__About this exercise__:
Exactly the lines from the opening of the records through the line containing "deployment of firewalls" should be copied, with both included.

__Data to examine__:
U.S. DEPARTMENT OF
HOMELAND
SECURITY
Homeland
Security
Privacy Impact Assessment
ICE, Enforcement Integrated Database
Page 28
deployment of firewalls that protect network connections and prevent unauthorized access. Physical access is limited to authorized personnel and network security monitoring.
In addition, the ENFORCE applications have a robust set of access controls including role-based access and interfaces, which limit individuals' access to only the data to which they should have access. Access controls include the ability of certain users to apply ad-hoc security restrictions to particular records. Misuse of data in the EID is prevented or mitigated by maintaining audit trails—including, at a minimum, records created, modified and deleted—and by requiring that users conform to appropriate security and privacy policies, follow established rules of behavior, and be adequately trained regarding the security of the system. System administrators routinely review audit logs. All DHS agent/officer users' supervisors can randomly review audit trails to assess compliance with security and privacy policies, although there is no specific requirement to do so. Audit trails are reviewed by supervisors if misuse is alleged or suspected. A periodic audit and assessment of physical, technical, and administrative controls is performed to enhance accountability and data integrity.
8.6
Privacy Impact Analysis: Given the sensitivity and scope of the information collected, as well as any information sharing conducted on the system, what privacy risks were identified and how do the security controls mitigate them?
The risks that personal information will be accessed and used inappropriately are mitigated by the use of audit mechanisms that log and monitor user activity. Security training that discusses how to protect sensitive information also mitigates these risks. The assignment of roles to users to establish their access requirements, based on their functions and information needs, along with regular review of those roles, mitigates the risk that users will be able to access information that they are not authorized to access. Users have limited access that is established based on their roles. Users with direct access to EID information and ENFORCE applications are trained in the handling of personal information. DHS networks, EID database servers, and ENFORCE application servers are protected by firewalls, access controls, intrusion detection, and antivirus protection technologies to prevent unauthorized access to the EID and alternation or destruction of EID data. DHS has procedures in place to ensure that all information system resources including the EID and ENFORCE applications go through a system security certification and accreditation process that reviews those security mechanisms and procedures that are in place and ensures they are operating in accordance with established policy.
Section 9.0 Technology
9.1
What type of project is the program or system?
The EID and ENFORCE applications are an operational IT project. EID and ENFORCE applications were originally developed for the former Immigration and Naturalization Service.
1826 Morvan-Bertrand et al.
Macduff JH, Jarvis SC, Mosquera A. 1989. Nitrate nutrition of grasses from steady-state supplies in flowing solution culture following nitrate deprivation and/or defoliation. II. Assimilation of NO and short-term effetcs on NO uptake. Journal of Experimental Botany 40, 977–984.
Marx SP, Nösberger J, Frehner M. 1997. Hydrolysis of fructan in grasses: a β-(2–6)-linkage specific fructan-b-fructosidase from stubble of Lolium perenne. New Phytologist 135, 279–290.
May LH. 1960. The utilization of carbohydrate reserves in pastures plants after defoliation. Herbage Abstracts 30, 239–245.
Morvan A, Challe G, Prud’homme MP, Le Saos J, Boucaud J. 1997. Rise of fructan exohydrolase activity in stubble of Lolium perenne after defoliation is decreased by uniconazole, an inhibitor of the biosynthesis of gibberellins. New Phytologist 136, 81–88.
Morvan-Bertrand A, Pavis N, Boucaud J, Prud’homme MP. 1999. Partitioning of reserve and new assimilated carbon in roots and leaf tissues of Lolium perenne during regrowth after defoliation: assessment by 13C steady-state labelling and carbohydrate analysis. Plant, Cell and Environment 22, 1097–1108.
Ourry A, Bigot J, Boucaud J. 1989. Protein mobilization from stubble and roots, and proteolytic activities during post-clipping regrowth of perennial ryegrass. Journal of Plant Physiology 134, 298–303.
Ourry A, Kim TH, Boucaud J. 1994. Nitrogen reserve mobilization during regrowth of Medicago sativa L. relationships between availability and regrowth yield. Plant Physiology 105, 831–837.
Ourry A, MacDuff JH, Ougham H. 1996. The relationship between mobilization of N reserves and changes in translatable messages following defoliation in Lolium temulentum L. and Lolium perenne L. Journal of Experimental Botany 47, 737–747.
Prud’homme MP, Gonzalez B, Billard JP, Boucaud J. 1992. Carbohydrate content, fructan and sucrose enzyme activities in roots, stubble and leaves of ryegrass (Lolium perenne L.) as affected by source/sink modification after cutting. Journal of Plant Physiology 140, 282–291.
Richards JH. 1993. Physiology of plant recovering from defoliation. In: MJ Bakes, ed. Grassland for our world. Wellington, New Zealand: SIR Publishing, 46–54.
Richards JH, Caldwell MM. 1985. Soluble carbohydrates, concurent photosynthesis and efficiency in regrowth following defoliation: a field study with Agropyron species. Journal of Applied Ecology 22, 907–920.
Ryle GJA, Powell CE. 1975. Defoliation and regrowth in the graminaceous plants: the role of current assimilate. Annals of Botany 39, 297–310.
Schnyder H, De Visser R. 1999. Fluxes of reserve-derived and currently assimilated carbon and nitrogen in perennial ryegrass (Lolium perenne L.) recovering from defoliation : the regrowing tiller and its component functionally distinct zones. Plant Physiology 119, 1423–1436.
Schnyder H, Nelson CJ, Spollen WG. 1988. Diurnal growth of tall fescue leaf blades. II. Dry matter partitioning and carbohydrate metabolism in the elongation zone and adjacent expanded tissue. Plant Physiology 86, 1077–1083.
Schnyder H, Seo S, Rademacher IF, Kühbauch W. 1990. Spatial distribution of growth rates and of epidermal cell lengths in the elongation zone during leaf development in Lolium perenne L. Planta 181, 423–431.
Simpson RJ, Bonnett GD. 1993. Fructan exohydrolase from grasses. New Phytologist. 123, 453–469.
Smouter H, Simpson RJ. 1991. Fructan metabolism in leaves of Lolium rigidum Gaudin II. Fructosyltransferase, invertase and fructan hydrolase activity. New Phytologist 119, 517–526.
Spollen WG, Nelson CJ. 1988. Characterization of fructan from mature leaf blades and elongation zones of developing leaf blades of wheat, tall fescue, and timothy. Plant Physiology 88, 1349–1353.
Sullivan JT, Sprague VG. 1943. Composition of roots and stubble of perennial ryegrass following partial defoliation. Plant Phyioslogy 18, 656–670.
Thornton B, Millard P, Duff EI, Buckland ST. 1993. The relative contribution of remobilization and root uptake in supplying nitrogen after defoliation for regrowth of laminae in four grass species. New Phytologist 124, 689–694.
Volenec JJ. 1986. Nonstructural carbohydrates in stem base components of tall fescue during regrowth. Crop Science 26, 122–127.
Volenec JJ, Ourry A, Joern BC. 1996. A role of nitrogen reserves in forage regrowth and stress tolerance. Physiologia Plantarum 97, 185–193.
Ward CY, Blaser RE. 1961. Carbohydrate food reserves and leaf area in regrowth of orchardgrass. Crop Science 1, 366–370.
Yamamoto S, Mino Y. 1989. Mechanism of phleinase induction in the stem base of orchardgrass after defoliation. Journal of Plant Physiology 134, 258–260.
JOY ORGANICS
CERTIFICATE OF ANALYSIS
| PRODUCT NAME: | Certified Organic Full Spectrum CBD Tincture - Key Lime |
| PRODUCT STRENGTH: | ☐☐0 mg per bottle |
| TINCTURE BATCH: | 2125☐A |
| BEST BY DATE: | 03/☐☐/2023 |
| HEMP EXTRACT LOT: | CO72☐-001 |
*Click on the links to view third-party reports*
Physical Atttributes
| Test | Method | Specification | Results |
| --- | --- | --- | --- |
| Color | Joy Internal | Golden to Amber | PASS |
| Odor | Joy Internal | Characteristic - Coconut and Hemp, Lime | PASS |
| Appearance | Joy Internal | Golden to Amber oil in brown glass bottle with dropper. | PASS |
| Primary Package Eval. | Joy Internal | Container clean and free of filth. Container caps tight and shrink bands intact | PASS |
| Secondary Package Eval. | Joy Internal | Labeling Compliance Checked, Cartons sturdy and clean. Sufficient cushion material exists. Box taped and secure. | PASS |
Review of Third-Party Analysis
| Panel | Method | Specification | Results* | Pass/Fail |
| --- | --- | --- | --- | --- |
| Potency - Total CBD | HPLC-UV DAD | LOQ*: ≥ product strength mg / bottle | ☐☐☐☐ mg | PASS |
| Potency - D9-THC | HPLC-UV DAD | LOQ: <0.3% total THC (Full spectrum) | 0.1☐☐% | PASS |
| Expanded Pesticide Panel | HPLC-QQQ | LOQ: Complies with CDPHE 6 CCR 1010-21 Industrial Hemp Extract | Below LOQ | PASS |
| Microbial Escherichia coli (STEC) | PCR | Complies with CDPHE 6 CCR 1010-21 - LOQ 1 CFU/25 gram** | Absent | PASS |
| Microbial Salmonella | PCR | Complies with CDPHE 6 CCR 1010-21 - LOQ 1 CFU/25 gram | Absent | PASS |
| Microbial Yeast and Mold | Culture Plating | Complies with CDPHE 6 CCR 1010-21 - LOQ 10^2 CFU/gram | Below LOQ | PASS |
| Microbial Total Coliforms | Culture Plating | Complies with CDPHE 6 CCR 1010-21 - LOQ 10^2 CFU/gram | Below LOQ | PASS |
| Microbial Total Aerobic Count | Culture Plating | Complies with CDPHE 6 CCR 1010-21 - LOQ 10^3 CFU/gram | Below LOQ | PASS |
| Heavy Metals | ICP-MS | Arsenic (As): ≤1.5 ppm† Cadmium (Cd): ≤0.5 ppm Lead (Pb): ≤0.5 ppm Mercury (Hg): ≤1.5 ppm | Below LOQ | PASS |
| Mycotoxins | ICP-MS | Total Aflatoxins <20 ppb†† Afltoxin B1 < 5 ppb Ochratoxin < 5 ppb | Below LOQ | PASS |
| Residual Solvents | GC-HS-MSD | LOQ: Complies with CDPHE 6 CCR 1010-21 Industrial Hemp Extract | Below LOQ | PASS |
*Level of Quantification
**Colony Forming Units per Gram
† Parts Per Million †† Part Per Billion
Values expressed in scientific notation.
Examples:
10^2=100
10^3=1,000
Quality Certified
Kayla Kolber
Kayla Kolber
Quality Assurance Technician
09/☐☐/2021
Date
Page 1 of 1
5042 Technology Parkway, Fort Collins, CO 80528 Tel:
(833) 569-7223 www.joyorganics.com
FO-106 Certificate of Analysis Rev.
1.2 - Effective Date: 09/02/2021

__Result of the task__:
U.S. DEPARTMENT OF
HOMELAND
SECURITY
Homeland
Security
Privacy Impact Assessment
ICE, Enforcement Integrated Database
Page 28
deployment of firewalls that protect network connections and prevent unauthorized access. Physical access is limited to authorized personnel and network security monitoring.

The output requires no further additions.